Kim Jong Nam, half-brother of North Korean leader Kim Jong Un and a critic of his family's dynastic rule, according to some South Korean lawmakers, had been living in exile in Macau, a special administrative region of China bordering Hong Kong.
Indonesian Siti Aisyah is accused with another woman, Doan Thi Huong, from Vietnam, of murdering Kim Jong Nam by smearing his face with liquid VX, a banned chemical weapon, at Kuala Lumpur airport on Feb. 13 last year.
Vietnamese national Doan Thi Huong (R-face covered) is escorted by Malaysian police for another appearance at court in Shah Alam, outside Kuala Lumpur, on February 22, 2018 for her alleged role in the assassination of Kim Jong-Nam, the half-brother of North Korean leader Kim Jong-Un. Photo by AFP |
Defense lawyers say the women thought they were playing pranks for a reality TV show, had been paid for playing similar pranks at shopping malls and airports elsewhere in the weeks before the killing and did not know they were poisoning Kim. They face the death penalty if convicted.

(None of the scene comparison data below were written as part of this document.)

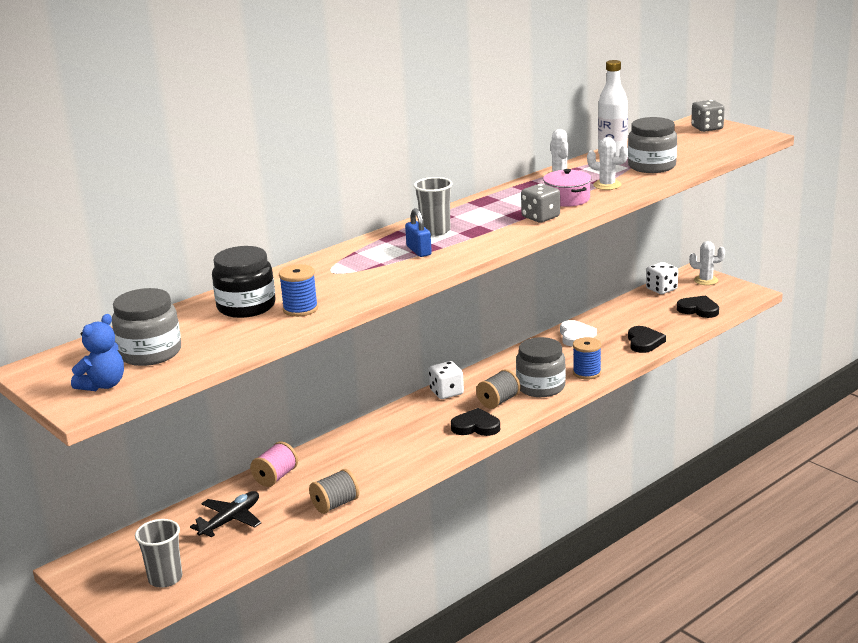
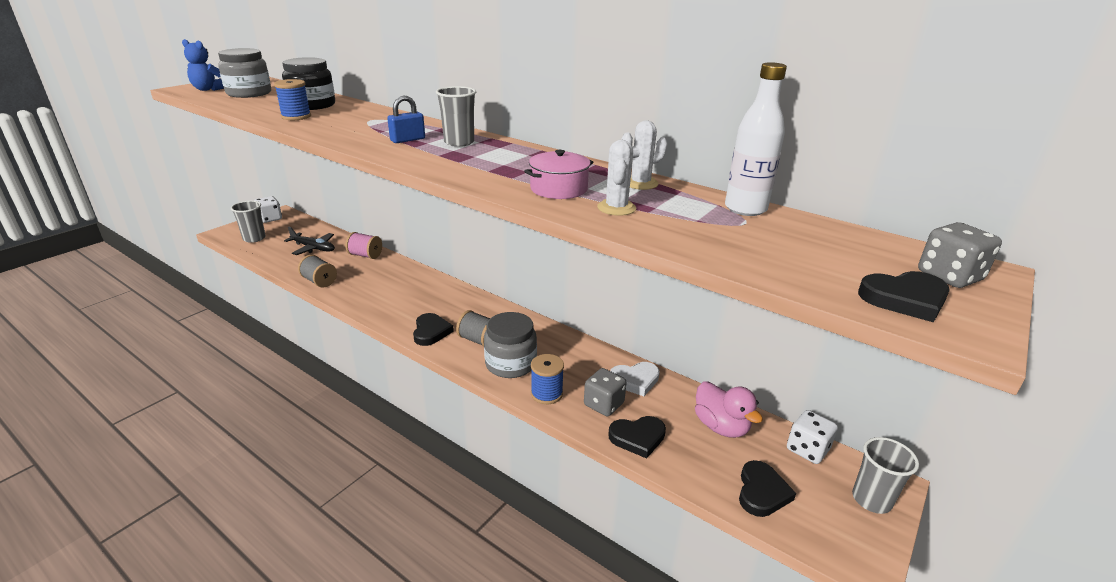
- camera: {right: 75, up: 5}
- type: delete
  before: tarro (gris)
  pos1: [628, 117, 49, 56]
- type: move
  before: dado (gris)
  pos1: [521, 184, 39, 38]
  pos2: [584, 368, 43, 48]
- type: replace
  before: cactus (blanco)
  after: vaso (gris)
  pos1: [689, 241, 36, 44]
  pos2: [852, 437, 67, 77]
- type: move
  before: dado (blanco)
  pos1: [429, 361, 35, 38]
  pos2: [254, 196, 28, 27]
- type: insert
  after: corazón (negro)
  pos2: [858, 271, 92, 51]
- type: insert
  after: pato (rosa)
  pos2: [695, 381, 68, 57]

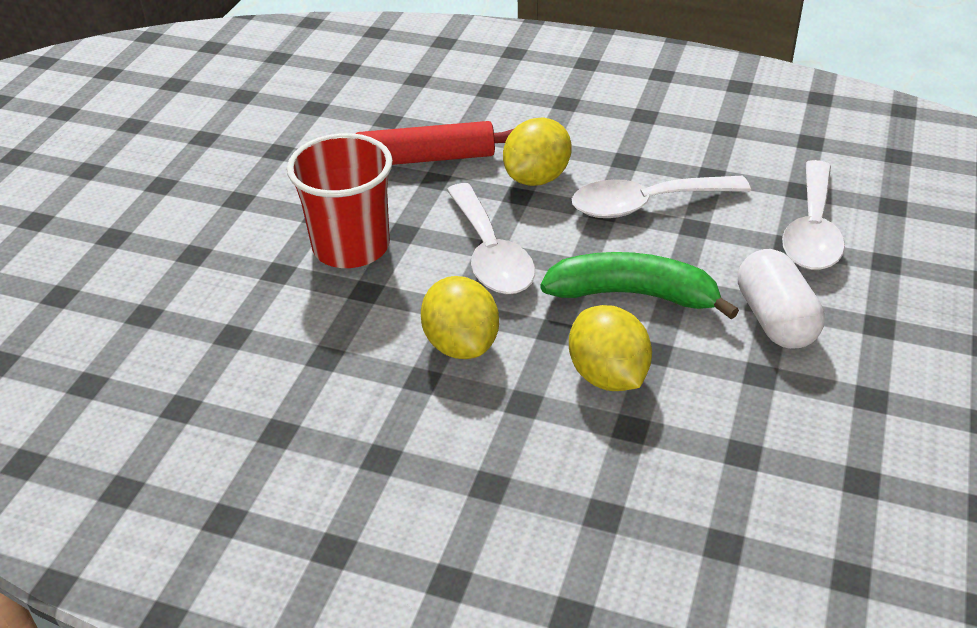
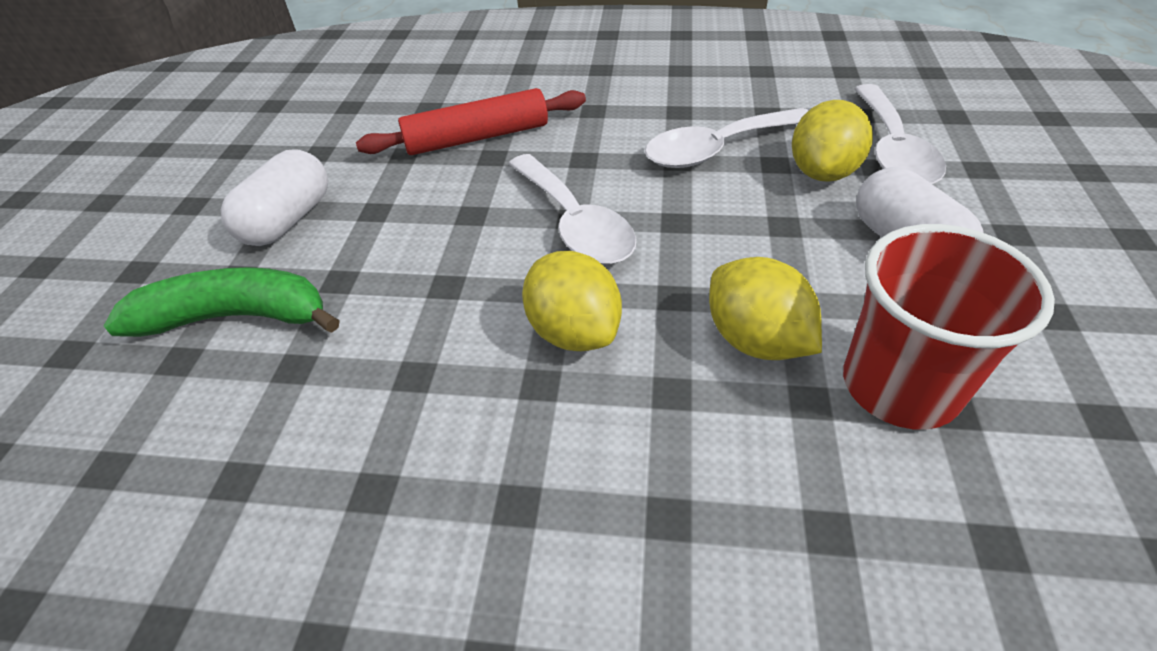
- camera: {right: -10, up: 5}
- type: move
  before: limón (amarillo)
  pos1: [503, 118, 69, 68]
  pos2: [792, 100, 81, 82]
- type: move
  before: vaso (rojo)
  pos1: [287, 133, 106, 135]
  pos2: [843, 224, 212, 206]
- type: move
  before: plátano (verde)
  pos1: [541, 252, 198, 67]
  pos2: [104, 267, 236, 70]
- type: insert
  after: cápsula (blanco)
  pos2: [221, 149, 107, 97]

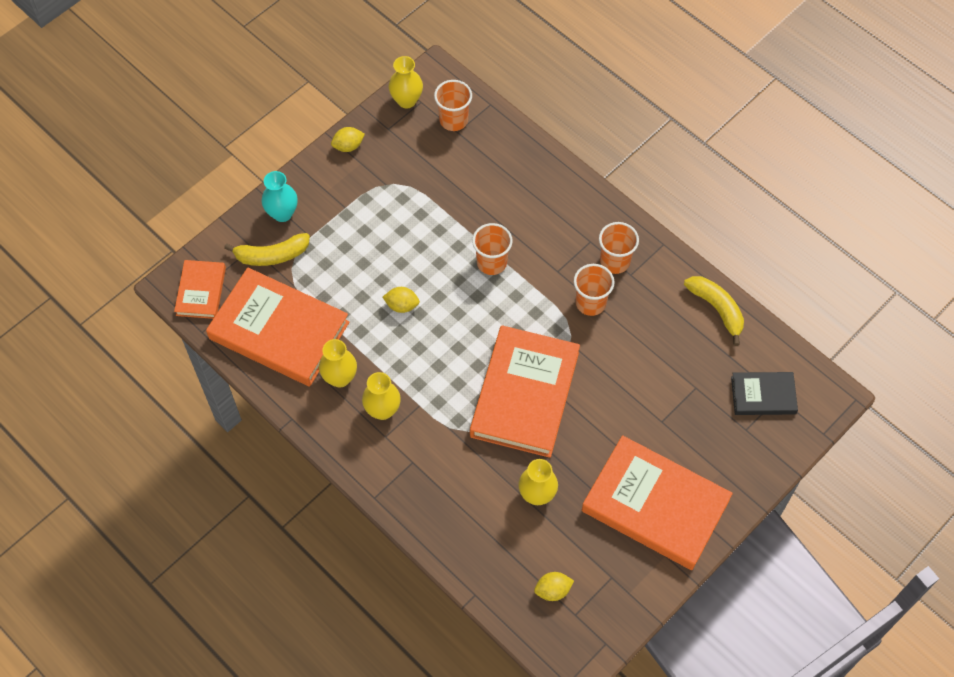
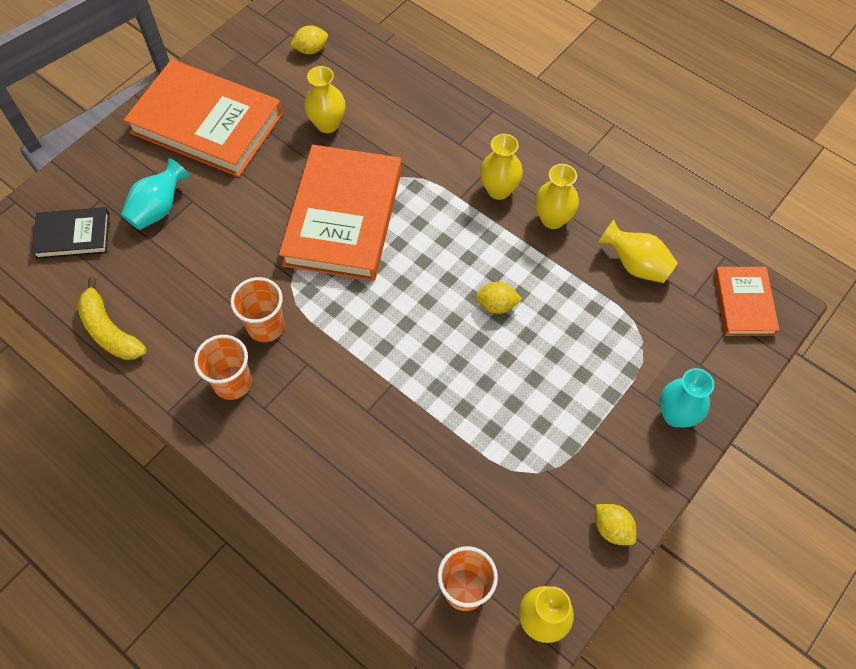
- camera: {right: 175, up: 0}
- type: rotate
  before: limón (amarillo)
  pos1: [331, 127, 34, 25]
  pos2: [595, 504, 42, 41]
  turn: 75
- type: delete
  before: vaso (naranja)
  pos1: [472, 223, 40, 52]
- type: delete
  before: plátano (amarillo)
  pos1: [224, 233, 86, 33]
- type: replace
  before: libro (naranja)
  after: florero (amarillo)
  pos1: [206, 268, 144, 118]
  pos2: [598, 220, 80, 63]
- type: insert
  after: florero (turquesa)
  pos2: [121, 158, 68, 72]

On Feb. 8 last year, Siti Aisyah had been given 4,000 ringgit ($1,020) by Hong Song Hac, a North Korean, to buy tickets to Macau so that she could play pranks for a reality TV show, her lawyer, Gooi Soon Seng, told the court.

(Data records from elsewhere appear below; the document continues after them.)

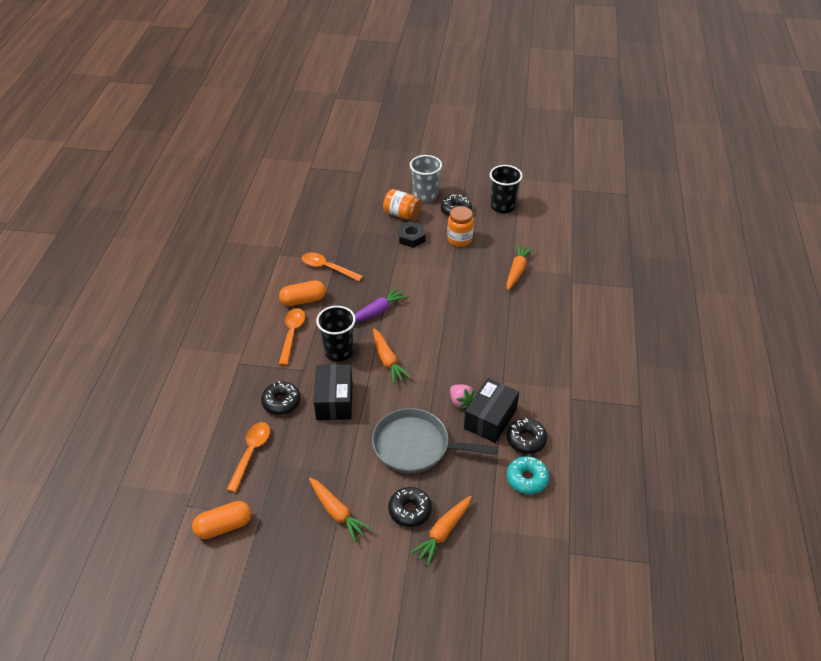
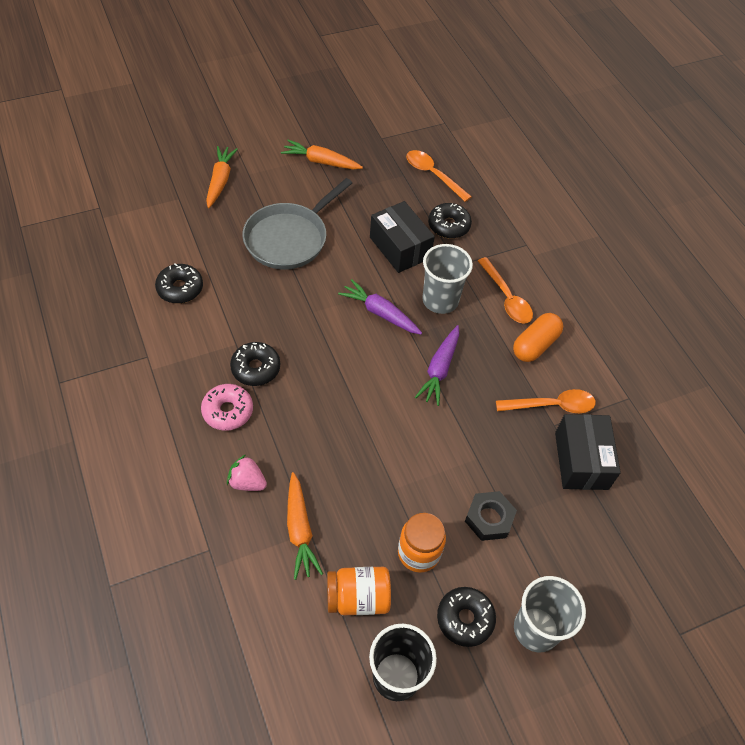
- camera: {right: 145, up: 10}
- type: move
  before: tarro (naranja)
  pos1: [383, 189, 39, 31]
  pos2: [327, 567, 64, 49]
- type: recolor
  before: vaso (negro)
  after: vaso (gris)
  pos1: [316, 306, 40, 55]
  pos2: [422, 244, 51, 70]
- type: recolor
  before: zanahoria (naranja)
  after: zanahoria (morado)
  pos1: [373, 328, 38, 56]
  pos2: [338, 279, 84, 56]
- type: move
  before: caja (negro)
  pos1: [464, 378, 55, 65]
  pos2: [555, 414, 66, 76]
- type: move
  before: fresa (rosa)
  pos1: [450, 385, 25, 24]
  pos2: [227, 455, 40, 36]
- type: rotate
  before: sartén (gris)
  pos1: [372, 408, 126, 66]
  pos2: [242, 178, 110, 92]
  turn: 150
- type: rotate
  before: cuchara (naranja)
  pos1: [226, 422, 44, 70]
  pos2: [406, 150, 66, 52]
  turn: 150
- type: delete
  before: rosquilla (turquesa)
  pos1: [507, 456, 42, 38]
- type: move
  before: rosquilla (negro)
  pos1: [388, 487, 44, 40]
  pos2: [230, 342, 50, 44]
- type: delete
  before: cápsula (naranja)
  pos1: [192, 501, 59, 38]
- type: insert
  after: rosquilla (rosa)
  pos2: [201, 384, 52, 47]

But Hong called her later that day to tell her that the trip was off. Gooi did not state whether Hong gave any reasons for the cancellation.
Kim Jong Nam had arrived in Malaysia two days earlier.
Lead police investigator Wan Azirul Nizam Che Wan Aziz could not confirm Gooi's account but said text message records taken from Siti Aisyah's mobile phone on Feb. 8 showed her telling a friend that she was going to Macau for "shooting."
She later received five missed calls from Hong before picking up on the sixth, phone records showed.
Gooi has argued the killing was politically motivated, with many key suspects linked to the North Korean embassy in Kuala Lumpur, suggesting his client was merely an unwitting pawn in the attack.
Siti Aisyah told police she was introduced to Hong on Jan. 21, 2017, in Cambodia by another North Korean man named Ri Ji U, who had earlier hired her for a prank show.
She told police she played three pranks at Phnom Penh airport before flying to Jakarta and then back to Malaysia in early February, Wan Azirul said.
In Kuala Lumpur, she played 14 pranks at airports, hotels, shopping malls and a train station between Jan. 5 and Feb. 12 and was paid between $100 to $600 for each session, he said.
Wan Azirul could not confirm the pranks took place, citing a lack of video recordings and witnesses.
But Gooi said posts on Siti Aisyah's Facebook account and text messages she exchanged with friends, including one who teased her about being "a cute comedienne," corroborated her version of events.
Police have named both Ri and Hong as suspects in the case. Hong is among four North Koreans charged with the murder and who were caught on airport CCTV recordings fleeing the country on the day of the attack.